Atacado una y otra vez por el gobierno y los sectores más conservadores y chauvinistas de la crítica -en 1932 fue clausurada la revista que había fundado tras la desaparición de Contemporáneos, Examen, por supuestas faltas a la moral-, Cuesta se encargó de proporcionar el argumento definitivo contra aquellos que los atacaban a él y a sus compañeros de generación por no ser suficientemente mexicanos y acercarse demasiado a las modas de Europa: el nacionalismo -les respondió en un ensayo memorable- es también una invención europea. En efecto, Cuesta y sus amigos no tenían dudas de que México era una parte de Occidente -una parte excéntrica, como escribiría más tarde Octavio Paz- y de que la mejor manera de ser sabiamente nacional era siendo generosamente universal, para parafrasear el célebre apotegma de Alfonso Reyes.

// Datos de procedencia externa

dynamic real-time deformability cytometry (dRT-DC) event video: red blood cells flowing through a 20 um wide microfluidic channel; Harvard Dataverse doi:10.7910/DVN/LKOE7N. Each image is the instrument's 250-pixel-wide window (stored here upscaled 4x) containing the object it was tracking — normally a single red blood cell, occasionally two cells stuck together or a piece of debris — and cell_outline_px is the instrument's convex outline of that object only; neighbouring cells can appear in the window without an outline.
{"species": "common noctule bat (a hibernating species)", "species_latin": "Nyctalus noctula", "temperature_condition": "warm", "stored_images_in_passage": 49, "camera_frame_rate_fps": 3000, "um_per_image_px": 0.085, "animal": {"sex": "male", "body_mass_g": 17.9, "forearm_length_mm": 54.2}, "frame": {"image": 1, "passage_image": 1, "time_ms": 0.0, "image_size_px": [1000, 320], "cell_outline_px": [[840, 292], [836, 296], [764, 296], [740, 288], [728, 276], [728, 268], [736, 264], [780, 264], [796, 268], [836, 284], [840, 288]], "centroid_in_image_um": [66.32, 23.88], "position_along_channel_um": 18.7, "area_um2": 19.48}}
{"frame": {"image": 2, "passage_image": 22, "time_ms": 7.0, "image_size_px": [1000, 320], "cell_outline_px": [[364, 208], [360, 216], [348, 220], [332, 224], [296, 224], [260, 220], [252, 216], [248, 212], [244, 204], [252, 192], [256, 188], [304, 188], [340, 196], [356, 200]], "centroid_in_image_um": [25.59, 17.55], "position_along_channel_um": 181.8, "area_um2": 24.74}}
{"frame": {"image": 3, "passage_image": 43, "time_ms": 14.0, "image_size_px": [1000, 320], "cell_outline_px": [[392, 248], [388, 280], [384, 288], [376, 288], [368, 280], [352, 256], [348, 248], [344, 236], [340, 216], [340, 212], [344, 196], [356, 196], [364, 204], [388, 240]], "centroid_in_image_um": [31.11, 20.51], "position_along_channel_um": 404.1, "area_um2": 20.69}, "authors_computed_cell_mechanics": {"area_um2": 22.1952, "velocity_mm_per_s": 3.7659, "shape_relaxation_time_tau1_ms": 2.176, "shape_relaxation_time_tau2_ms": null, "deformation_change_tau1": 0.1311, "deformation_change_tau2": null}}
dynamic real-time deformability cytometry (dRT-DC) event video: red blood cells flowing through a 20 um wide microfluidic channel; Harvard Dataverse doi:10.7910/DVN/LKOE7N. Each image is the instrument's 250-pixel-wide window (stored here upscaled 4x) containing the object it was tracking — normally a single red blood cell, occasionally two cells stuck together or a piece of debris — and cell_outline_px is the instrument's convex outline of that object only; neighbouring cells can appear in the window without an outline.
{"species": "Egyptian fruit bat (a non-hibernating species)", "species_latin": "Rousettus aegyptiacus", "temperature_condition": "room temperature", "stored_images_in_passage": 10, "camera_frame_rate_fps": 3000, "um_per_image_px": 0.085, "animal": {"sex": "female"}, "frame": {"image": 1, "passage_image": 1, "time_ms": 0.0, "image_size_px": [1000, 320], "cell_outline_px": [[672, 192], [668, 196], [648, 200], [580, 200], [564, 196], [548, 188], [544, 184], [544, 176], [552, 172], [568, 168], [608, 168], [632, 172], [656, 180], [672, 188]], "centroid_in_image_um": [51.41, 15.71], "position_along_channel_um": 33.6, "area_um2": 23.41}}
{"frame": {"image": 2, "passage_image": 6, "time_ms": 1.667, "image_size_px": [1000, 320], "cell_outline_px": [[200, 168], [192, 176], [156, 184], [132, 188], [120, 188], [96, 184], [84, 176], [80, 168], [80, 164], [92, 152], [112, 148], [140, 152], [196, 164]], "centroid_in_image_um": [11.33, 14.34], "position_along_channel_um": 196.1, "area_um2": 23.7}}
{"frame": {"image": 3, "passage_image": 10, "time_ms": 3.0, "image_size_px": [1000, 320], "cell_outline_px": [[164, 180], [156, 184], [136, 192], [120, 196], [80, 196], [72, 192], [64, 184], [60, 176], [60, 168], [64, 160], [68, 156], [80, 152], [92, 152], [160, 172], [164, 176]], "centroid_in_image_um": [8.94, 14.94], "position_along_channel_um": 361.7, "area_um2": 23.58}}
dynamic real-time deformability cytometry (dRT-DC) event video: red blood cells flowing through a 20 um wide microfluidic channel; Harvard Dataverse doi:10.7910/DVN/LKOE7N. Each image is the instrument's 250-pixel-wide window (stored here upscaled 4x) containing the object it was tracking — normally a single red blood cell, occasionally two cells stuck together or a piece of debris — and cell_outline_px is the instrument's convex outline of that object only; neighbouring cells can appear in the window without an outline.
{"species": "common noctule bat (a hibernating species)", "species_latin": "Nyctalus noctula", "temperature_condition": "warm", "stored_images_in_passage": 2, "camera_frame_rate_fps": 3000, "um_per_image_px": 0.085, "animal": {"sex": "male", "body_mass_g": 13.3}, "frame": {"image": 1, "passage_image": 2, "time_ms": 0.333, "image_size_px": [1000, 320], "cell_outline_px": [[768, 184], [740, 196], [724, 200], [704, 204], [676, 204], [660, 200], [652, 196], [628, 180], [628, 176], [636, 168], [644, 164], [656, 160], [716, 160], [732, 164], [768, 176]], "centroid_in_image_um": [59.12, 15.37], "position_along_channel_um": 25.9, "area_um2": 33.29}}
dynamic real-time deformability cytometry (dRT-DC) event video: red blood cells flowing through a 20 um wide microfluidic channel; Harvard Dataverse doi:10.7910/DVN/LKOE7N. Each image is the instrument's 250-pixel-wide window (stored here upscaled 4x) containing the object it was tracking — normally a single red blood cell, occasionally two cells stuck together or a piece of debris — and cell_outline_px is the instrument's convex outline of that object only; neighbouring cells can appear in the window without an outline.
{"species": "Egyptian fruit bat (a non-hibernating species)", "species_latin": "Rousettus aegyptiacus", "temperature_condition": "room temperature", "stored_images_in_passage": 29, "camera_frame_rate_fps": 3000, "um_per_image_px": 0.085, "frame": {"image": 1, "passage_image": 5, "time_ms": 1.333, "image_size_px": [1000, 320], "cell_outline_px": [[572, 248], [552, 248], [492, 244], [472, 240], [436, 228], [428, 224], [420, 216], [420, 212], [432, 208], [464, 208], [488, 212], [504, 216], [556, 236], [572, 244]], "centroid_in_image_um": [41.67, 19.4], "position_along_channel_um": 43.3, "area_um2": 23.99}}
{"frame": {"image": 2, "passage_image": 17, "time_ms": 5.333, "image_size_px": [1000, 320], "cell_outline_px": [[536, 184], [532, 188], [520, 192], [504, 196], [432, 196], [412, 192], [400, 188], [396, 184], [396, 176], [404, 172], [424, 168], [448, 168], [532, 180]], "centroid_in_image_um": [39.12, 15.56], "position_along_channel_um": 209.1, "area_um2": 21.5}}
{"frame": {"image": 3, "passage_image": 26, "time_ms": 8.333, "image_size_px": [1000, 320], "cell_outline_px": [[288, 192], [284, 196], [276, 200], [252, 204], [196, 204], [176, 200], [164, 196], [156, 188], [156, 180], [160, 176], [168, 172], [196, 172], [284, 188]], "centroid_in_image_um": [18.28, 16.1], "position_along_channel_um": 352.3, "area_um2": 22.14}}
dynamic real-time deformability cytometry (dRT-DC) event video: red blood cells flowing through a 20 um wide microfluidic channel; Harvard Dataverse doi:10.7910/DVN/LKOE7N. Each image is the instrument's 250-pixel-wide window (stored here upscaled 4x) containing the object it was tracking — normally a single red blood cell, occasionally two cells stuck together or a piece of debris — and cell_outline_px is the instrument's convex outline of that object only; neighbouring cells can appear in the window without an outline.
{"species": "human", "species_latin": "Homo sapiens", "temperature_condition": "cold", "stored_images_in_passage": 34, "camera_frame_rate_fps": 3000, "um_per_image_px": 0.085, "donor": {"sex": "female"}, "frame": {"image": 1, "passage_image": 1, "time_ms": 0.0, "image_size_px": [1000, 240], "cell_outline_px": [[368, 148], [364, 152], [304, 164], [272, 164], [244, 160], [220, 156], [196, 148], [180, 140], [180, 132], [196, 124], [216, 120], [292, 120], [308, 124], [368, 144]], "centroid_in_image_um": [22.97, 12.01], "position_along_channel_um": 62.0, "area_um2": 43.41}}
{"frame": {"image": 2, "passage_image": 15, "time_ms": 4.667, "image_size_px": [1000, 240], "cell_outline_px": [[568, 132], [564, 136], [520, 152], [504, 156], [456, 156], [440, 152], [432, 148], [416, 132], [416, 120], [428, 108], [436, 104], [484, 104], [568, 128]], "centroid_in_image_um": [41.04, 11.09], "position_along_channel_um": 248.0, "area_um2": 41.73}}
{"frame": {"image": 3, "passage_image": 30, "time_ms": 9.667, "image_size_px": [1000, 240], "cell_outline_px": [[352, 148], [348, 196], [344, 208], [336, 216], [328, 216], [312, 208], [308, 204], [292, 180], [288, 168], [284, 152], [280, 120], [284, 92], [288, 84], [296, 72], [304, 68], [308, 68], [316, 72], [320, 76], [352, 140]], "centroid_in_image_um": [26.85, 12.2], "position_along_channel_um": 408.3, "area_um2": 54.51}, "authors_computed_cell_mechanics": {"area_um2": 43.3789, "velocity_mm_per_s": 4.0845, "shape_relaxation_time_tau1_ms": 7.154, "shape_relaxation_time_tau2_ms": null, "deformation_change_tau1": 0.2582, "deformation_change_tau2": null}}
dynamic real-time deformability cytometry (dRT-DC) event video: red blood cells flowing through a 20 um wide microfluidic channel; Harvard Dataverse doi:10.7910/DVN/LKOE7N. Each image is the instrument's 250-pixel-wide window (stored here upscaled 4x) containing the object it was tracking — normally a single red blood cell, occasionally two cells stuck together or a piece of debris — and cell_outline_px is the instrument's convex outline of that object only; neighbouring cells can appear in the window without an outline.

Para Cuesta, la literatura y la crítica literaria eran dos variantes de la inteligencia; acaso porque conocía muy bien su tendencia al desvarío, sus poemas y ensayos poseen una gélida transparencia que los convierte en cuchillos o estiletes con los cuales diseca minuciosamente la insania de su época. Obsesionado por esa racionalidad que se le escapaba, este hombre que terminó vencido por sus demonios se convirtió en el más lúcido intérprete de nuestra modernidad. Combatió todos los prejuicios de su tiempo e incluso se adelantó a denunciar los del nuestros: a pesar de su desgraciado fin, su voz continúa resonando en nuestros oídos como uno de los puntales de nuestra conciencia crítica. A cien años de su nacimiento, conviene recordar el epitafio que escribió para él su amigo Xavier Villaurrutia: "Agucé la razón / tanto, que oscura / fue para los demás / mi vida, mi pasión / y mi locura. // Dicen que he muerto. / No moriré jamás: / ¡estoy despierto!".
Jorge Volpi (México DF, 1968) es autor de En busca de Klingsor y El fin de la locura (ambas en Seix Barral).